▸ PASSAGE PROVIDED
= Beginning of Section =

S-shaped distal access catheter supported microcatheter navigation into the lenticulostriate artery feeders of brain arteriovenous malformations

Abstract

Background

Although the embolization of lenticulostriate artery feeders is often warranted in the treatment of brain arteriovenous malformations, it is technically challenging due to steep and repeated angulations. Here, we describe our novel technique of navigating a flow-guided microcatheter into lenticulostriate artery feeders using the strong support provided by an S-shaped distal access catheter.

Methods

We reviewed our retrospective cohort of brain arteriovenous malformations, in which lenticulostriate artery feeders were attempted to embolize.

Result

During the study period, endovascular embolization was performed in 25 arteriovenous malformations cases. Of these, eight lenticulostriate artery feeders were present in six cases (24%). In two cases, lenticulostriate artery feeder catheterization was avoided from the beginning due to the small diameters of the feeders. After all, microcatheter navigation for lenticulostriate artery feeders were attempted in four cases with six lenticulostriate artery feeders. In all the six feeders, the S-shaped distal access catheter was successful in supporting the microcatheter to advance distally to the lenticulostriate artery feeders, even if other approaches were unsuccessful. Of the six catheterized lenticulostriate artery feeders, four were embolized. Symptomatic infarction in the lenticulostriate artery territory and mild vasospasm occurred in two cases each, but they did not result in permanent neurological deficits.

Conclusion

Although some potential complications need to be considered, the S-shaped distal access catheter technique appears to be an effective alternative approach to gaining access to difficult feeders of arteriovenous malformations.

= End of Section =

▸ EXCERPTED RECORDS
= Beginning of Section =

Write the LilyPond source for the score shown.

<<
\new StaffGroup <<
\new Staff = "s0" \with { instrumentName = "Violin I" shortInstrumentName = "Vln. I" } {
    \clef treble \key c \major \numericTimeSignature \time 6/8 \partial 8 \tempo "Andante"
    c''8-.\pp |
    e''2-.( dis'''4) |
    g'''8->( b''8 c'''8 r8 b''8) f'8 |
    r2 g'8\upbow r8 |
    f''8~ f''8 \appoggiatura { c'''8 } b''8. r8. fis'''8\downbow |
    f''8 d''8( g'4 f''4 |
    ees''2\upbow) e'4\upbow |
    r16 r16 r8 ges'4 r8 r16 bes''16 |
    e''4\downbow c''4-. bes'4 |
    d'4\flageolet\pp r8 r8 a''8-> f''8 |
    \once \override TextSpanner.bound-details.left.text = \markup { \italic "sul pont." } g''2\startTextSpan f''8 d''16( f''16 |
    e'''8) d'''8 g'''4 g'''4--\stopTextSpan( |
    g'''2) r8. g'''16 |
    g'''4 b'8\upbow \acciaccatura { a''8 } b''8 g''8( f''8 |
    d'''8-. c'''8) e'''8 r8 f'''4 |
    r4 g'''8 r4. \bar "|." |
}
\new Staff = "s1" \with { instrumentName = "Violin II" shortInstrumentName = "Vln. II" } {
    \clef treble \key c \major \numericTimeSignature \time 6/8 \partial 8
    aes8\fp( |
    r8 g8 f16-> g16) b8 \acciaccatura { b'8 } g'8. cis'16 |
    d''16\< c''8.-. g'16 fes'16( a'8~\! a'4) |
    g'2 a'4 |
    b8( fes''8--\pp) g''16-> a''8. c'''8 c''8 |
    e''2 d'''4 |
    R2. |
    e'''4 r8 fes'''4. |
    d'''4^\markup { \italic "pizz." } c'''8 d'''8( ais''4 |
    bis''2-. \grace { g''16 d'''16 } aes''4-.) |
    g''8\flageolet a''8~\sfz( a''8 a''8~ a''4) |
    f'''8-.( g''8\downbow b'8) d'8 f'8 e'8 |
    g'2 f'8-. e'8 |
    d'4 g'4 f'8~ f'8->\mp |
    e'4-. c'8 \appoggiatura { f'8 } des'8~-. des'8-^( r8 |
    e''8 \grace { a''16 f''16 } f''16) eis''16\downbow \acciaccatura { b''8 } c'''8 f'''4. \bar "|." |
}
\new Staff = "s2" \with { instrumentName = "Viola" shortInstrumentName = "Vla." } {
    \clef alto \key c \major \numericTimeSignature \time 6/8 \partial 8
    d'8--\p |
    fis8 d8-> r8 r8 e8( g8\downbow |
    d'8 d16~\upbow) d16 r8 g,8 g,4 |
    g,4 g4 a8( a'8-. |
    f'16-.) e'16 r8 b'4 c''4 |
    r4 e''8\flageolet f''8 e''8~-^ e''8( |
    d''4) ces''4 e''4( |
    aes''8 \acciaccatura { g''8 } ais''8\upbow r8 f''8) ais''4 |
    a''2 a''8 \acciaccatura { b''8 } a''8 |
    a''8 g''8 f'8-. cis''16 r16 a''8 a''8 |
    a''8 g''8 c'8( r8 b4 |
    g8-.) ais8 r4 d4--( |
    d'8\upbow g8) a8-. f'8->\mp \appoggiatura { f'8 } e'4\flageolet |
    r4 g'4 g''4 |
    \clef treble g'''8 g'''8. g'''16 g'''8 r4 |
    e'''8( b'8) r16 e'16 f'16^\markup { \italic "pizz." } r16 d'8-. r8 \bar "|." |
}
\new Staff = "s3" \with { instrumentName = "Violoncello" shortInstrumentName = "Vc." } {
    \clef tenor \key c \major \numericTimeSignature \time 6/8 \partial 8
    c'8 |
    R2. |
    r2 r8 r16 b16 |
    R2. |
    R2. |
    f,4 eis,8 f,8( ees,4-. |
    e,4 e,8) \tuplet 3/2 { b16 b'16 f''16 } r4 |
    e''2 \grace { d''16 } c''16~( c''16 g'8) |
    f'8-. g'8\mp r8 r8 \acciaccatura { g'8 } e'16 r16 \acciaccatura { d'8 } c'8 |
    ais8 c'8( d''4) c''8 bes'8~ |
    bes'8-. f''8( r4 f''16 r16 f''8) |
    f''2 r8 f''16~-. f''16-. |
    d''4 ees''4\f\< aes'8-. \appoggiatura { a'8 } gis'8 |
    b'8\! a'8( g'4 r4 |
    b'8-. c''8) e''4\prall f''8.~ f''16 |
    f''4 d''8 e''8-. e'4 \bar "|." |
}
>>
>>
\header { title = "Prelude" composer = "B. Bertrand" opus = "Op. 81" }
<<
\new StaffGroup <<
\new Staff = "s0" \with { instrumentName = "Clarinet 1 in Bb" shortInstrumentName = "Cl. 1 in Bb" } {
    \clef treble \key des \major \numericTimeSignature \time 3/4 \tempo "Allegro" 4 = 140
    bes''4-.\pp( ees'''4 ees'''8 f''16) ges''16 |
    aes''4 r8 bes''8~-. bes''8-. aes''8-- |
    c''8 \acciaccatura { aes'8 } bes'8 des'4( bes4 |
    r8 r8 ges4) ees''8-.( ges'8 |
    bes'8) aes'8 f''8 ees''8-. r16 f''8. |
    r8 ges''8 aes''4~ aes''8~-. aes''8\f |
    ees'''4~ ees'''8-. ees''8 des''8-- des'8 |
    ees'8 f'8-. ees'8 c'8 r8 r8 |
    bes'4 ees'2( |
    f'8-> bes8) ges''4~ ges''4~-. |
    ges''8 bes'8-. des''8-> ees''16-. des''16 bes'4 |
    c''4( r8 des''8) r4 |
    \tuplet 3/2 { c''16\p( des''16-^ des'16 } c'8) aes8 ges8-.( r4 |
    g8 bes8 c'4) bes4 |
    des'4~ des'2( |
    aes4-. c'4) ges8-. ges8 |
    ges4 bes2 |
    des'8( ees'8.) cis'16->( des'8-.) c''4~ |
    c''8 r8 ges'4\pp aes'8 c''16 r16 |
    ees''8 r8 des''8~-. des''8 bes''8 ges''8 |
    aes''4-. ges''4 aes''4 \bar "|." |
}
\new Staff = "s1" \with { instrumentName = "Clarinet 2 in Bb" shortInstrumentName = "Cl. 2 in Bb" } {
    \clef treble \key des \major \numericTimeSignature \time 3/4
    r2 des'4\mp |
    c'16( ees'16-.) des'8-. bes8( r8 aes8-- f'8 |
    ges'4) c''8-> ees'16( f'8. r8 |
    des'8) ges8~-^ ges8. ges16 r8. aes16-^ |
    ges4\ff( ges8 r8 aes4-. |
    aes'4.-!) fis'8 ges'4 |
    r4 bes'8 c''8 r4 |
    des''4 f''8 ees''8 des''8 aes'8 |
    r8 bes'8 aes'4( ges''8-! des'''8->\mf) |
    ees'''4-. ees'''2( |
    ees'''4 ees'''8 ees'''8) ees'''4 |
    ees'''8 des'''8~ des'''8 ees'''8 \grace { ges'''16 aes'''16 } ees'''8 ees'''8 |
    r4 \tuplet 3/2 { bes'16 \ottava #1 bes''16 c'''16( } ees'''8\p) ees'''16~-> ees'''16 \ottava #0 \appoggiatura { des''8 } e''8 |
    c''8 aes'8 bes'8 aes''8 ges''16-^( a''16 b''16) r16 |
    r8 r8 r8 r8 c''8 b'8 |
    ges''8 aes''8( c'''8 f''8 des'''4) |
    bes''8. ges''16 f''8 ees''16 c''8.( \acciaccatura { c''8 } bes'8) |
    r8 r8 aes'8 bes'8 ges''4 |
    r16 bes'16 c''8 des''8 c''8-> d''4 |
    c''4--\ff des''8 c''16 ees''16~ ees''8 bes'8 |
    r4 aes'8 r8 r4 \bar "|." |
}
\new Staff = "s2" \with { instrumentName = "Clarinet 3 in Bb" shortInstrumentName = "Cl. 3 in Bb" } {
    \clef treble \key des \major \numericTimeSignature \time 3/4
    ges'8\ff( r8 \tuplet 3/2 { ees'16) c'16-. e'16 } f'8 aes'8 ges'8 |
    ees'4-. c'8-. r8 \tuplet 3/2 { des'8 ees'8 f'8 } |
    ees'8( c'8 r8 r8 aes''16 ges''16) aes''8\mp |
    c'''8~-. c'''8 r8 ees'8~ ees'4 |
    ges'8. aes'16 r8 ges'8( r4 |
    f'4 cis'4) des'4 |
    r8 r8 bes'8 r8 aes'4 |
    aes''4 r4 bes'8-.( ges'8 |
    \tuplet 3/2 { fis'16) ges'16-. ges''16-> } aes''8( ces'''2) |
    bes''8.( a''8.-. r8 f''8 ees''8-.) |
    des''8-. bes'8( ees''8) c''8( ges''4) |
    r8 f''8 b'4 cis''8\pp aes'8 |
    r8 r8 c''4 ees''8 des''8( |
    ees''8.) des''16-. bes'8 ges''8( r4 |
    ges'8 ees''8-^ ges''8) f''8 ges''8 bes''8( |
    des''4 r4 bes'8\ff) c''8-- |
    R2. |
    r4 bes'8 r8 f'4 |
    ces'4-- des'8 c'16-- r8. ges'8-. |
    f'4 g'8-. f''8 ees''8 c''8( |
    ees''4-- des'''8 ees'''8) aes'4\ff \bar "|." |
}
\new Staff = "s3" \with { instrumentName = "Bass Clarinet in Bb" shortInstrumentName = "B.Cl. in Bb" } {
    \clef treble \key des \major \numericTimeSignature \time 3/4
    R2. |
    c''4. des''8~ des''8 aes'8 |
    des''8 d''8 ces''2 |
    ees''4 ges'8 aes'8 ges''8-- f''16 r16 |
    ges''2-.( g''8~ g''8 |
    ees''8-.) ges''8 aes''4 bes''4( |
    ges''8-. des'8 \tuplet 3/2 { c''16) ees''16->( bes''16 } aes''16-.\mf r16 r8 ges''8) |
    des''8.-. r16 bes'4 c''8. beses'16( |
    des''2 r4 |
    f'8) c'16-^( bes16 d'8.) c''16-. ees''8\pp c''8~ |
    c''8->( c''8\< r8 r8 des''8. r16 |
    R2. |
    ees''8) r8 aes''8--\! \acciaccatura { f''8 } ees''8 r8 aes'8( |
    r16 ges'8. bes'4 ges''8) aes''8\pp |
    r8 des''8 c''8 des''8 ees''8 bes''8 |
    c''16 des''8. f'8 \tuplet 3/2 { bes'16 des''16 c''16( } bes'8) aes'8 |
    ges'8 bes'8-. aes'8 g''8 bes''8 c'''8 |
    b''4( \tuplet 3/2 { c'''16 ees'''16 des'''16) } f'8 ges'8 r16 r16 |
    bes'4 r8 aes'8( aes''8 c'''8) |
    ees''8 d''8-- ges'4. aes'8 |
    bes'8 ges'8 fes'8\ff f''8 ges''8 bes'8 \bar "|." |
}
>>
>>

= End of Section =

▸ AIM OF THE TASK
Retype the full abstract on S-shaped distal access catheter navigation above, word for word, with nothing added or left out.

▸ SOLUTION
S-shaped distal access catheter supported microcatheter navigation into the lenticulostriate artery feeders of brain arteriovenous malformations

Abstract

Background

Although the embolization of lenticulostriate artery feeders is often warranted in the treatment of brain arteriovenous malformations, it is technically challenging due to steep and repeated angulations. Here, we describe our novel technique of navigating a flow-guided microcatheter into lenticulostriate artery feeders using the strong support provided by an S-shaped distal access catheter.

Methods

We reviewed our retrospective cohort of brain arteriovenous malformations, in which lenticulostriate artery feeders were attempted to embolize.

Result

During the study period, endovascular embolization was performed in 25 arteriovenous malformations cases. Of these, eight lenticulostriate artery feeders were present in six cases (24%). In two cases, lenticulostriate artery feeder catheterization was avoided from the beginning due to the small diameters of the feeders. After all, microcatheter navigation for lenticulostriate artery feeders were attempted in four cases with six lenticulostriate artery feeders. In all the six feeders, the S-shaped distal access catheter was successful in supporting the microcatheter to advance distally to the lenticulostriate artery feeders, even if other approaches were unsuccessful. Of the six catheterized lenticulostriate artery feeders, four were embolized. Symptomatic infarction in the lenticulostriate artery territory and mild vasospasm occurred in two cases each, but they did not result in permanent neurological deficits.

Conclusion

Although some potential complications need to be considered, the S-shaped distal access catheter technique appears to be an effective alternative approach to gaining access to difficult feeders of arteriovenous malformations.